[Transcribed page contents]
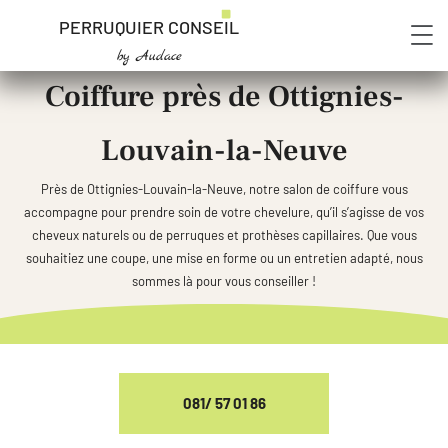
PERRUQUIER CONSEIL
by Audace
Coiffure près de Ottignies-
Louvain-la-Neuve
Près de Ottignies-Louvain-la-Neuve, notre salon de coiffure vous
accompagne pour prendre soin de votre chevelure, qu’il s’agisse de vos
cheveux naturels ou de perruques et prothèses capillaires. Que vous
souhaitiez une coupe, une mise en forme ou un entretien adapté, nous
sommes là pour vous conseiller !
081/ 57 01 86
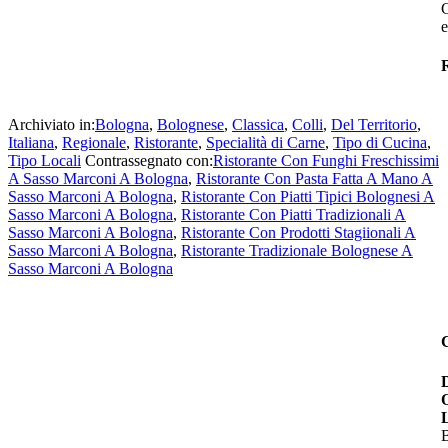
e
R
Archiviato in:
Bologna
,
Bolognese
,
Classica
,
Colli
,
Del Territorio
,
Italiana
,
Regionale
,
Ristorante
,
Specialità di Carne
,
Tipo di Cucina
,
Tipo Locali
Contrassegnato con:
Ristorante Con Funghi Freschissimi
A Sasso Marconi A Bologna
,
Ristorante Con Pasta Fatta A Mano A
Sasso Marconi A Bologna
,
Ristorante Con Piatti Tipici Bolognesi A
Sasso Marconi A Bologna
,
Ristorante Con Piatti Tradizionali A
Sasso Marconi A Bologna
,
Ristorante Con Prodotti Stagiionali A
Sasso Marconi A Bologna
,
Ristorante Tradizionale Bolognese A
Sasso Marconi A Bologna
B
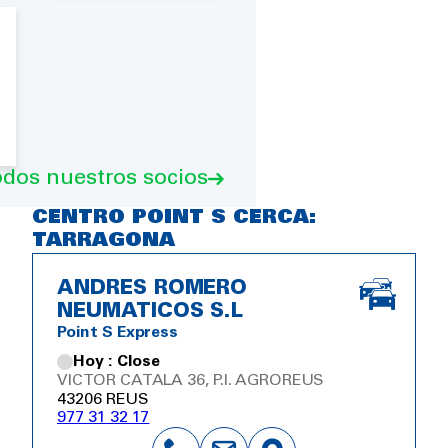
odos nuestros socios
CENTRO POINT S CERCA:
TARRAGONA
ANDRES ROMERO
NEUMATICOS S.L
Point S Express
Hoy : Close
VICTOR CATALA 36, P.I. AGROREUS
43206 REUS
977 31 32 17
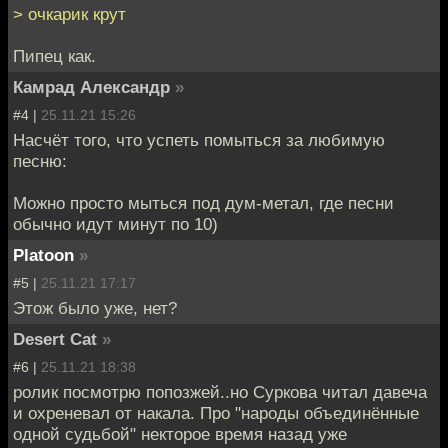
> очкарик крут
Пипец как.
Камрад Александр
»
#4 |
25.11.21 15:26
Насчёт того, что успеть помыться за любимую
песню:
Можно просто мыться под дум-метал, где песни
обычно идут минут по 10)
Platoon
»
#5 |
25.11.21 17:17
Этож было уже, нет?
Desert Cat
»
#6 |
25.11.21 18:38
ролик посмотрю попозжей..но Суркова читал давеча
и охреневал от накала. Про "народы объединённые
одной судьбой" некторое время назад уже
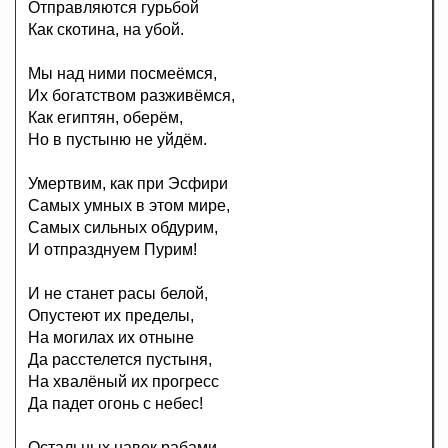
Отправляются гурьбой
Как скотина, на убой.
Мы над ними посмеёмся,
Их богатством разживёмся,
Как египтян, оберём,
Но в пустыню не уйдём.
Умертвим, как при Эсфири
Самых умных в этом мире,
Самых сильных обдурим,
И отпразднуем Пурим!
И не станет расы белой,
Опустеют их пределы,
На могилах их отныне
Да расстелется пустыня,
На хвалёный их прогресс
Да падет огонь с небес!
Остальных навек рабами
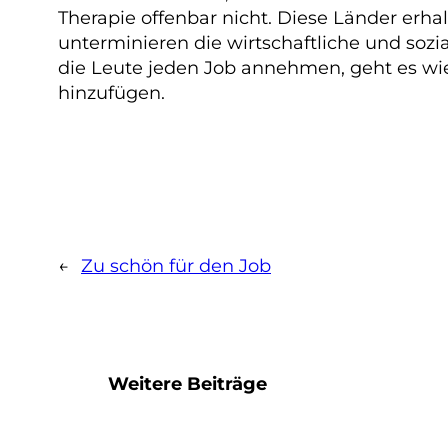
Therapie offenbar nicht. Diese Länder er
unterminieren die wirtschaftliche und sozi
die Leute jeden Job annehmen, geht es wi
hinzufügen.
←
Zu schön für den Job
Weitere Beiträge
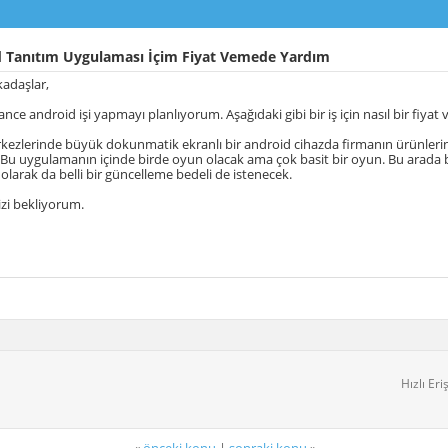
 Tanıtım Uygulaması İçim Fiyat Vemede Yardım
adaşlar,
lance android işi yapmayı planlıyorum. Aşağıdaki gibi bir iş için nasıl bir fiyat 
rkezlerinde büyük dokunmatik ekranlı bir android cihazda firmanın ürünlerin
Bu uygulamanın içinde birde oyun olacak ama çok basit bir oyun. Bu arada bu
 olarak da belli bir güncelleme bedeli de istenecek.
nizi bekliyorum.
Hızlı Eri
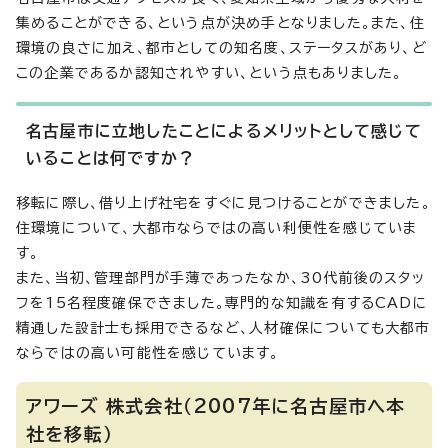
集めることができる、という点が決め手となりました。また、住
環境の良さに加え、都市としての知名度、ステータスがあり、ど
この企業であるか認知されやすい、という点もありました。
名古屋市に立地したことによるメリットとして感じて
いることは何ですか？
移転に際し、借り上げ社宅をすぐに見つけることができました。
住環境について、大都市ならではの高い利便性を感じていま
す。
また、当初、管理部門が手薄であったなか、30代前後のスタッ
フを15名程度確保できました。専門的な知識を有するCADに
精通した設計士も採用できるなど、人材確保についても大都市
ならではの高い可能性を感じています。
アワーズ 株式会社（2007年に名古屋市へ本
社を移転）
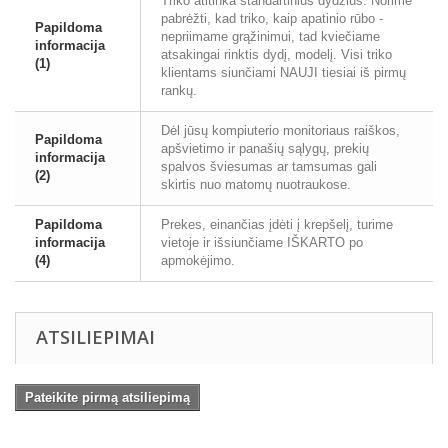
Triko atitinka standartinius dydžius. Norime
pabrėžti, kad triko, kaip apatinio rūbo -
Papildoma
nepriimame grąžinimui, tad kviečiame
informacija
atsakingai rinktis dydį, modelį. Visi triko
(1)
klientams siunčiami NAUJI tiesiai iš pirmų
rankų.
Dėl jūsų kompiuterio monitoriaus raiškos,
Papildoma
apšvietimo ir panašių sąlygų, prekių
informacija
spalvos šviesumas ar tamsumas gali
(2)
skirtis nuo matomų nuotraukose.
Papildoma
Prekes, einančias įdėti į krepšelį, turime
informacija
vietoje ir išsiunčiame IŠKARTO po
(4)
apmokėjimo.
ATSILIEPIMAI
Pateikite pirmą atsiliepimą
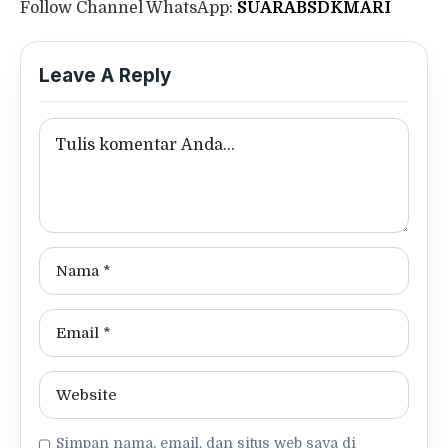
Follow Channel WhatsApp:
SUARABSDKMARI
Leave A Reply
Simpan nama, email, dan situs web saya di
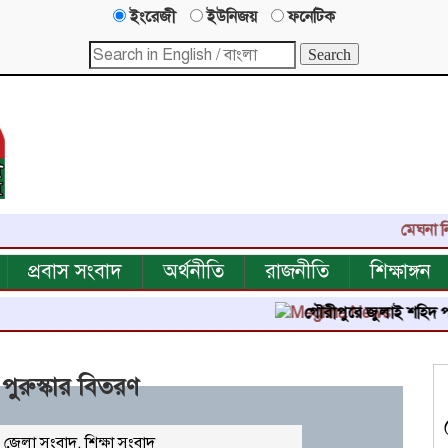
ইংরেজী
ইউনিজয়
ফনেটিক
মেঘনা নিউজ-এর 
প্রবাস সংবাদ
অর্থনীতি
রাজনীতি
শিক্ষাঙ্গন
গৌরীপুরে জুলাই শহিদ পরিবার ও জু
 পুরুস্কার বিতরণ
,
জেলা সংবাদ
,
শিক্ষা সংবাদ
২৫৪৩
বার পঠিত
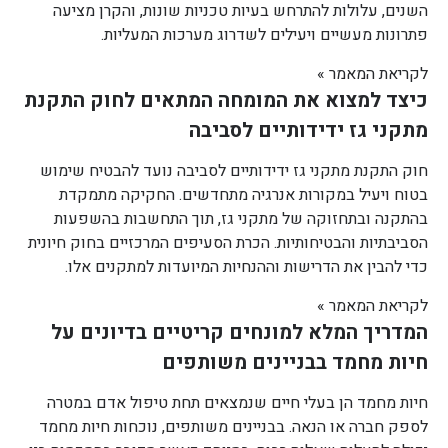
השנים, עלולות להתרחש בעיות טכניות שונות, והקרן מציעה
פתרונות מעשיים ויעילים לשדרוג מערכות המעליות.
לקריאת המאמר »
כיצד למצוא את המומחה המתאים לחוק התקנת
מתקני גז ידידותיים לסביבה
חוק התקנת מתקני גז ידידותיים לסביבה נועד להבטיח שימוש
בטוח ויעיל במקורות אנרגיה מתחדשים. החקיקה מתמקדת
בהתקנה ובתחזוקה של מתקני גז, תוך התחשבות בהשפעות
הסביבתיות והבטיחותיות. הכרת הסעיפים המרכזיים בחוק חיונית
כדי להבין את הדרישות וההנחיות המיועדות למתקנים אלו.
לקריאת המאמר »
המדריך המלא למונחים קריטיים בדיונים על
חיות מחמד בבניינים משותפים
חיות מחמד הן בעלי חיים שנמצאים תחת טיפול אדם במטרה
לספק חברה או הנאה. בבניינים משותפים, נוכחות חיות מחמד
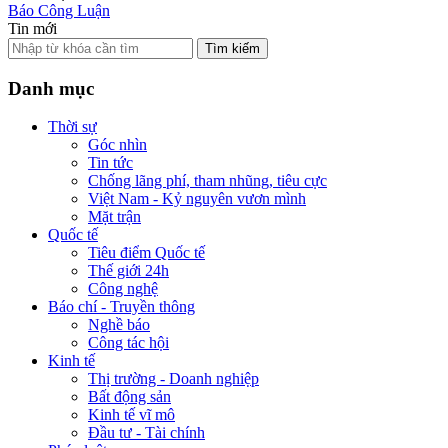
Báo Công Luận
Tin mới
Tìm kiếm
Danh mục
Thời sự
Góc nhìn
Tin tức
Chống lãng phí, tham nhũng, tiêu cực
Việt Nam - Kỷ nguyên vươn mình
Mặt trận
Quốc tế
Tiêu điểm Quốc tế
Thế giới 24h
Công nghệ
Báo chí - Truyền thông
Nghề báo
Công tác hội
Kinh tế
Thị trường - Doanh nghiệp
Bất động sản
Kinh tế vĩ mô
Đầu tư - Tài chính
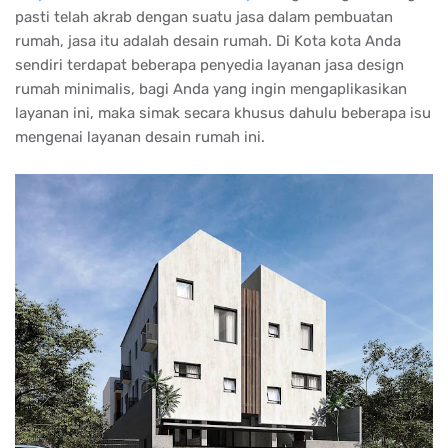
pasti telah akrab dengan suatu jasa dalam pembuatan
rumah, jasa itu adalah desain rumah. Di Kota kota Anda
sendiri terdapat beberapa penyedia layanan jasa design
rumah minimalis, bagi Anda yang ingin mengaplikasikan
layanan ini, maka simak secara khusus dahulu beberapa isu
mengenai layanan desain rumah ini.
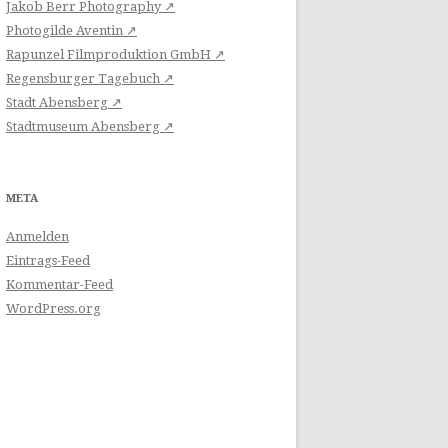
Jakob Berr Photography ↗
Photogilde Aventin ↗
Rapunzel Filmproduktion GmbH ↗
Regensburger Tagebuch ↗
Stadt Abensberg ↗
Stadtmuseum Abensberg ↗
META
Anmelden
Eintrags-Feed
Kommentar-Feed
WordPress.org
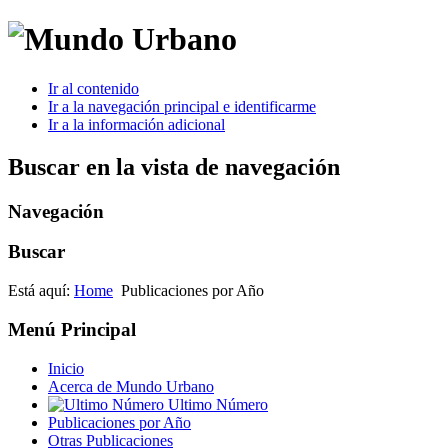
Ir al contenido
Ir a la navegación principal e identificarme
Ir a la información adicional
Buscar en la vista de navegación
Navegación
Buscar
Está aquí:
Home
Publicaciones por Año
Menú Principal
Inicio
Acerca de Mundo Urbano
Ultimo Número
Publicaciones por Año
Otras Publicaciones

= Try it =
Reply with one number: the count of lines in the entries that include the word "Bolognese".

= Your solution =
2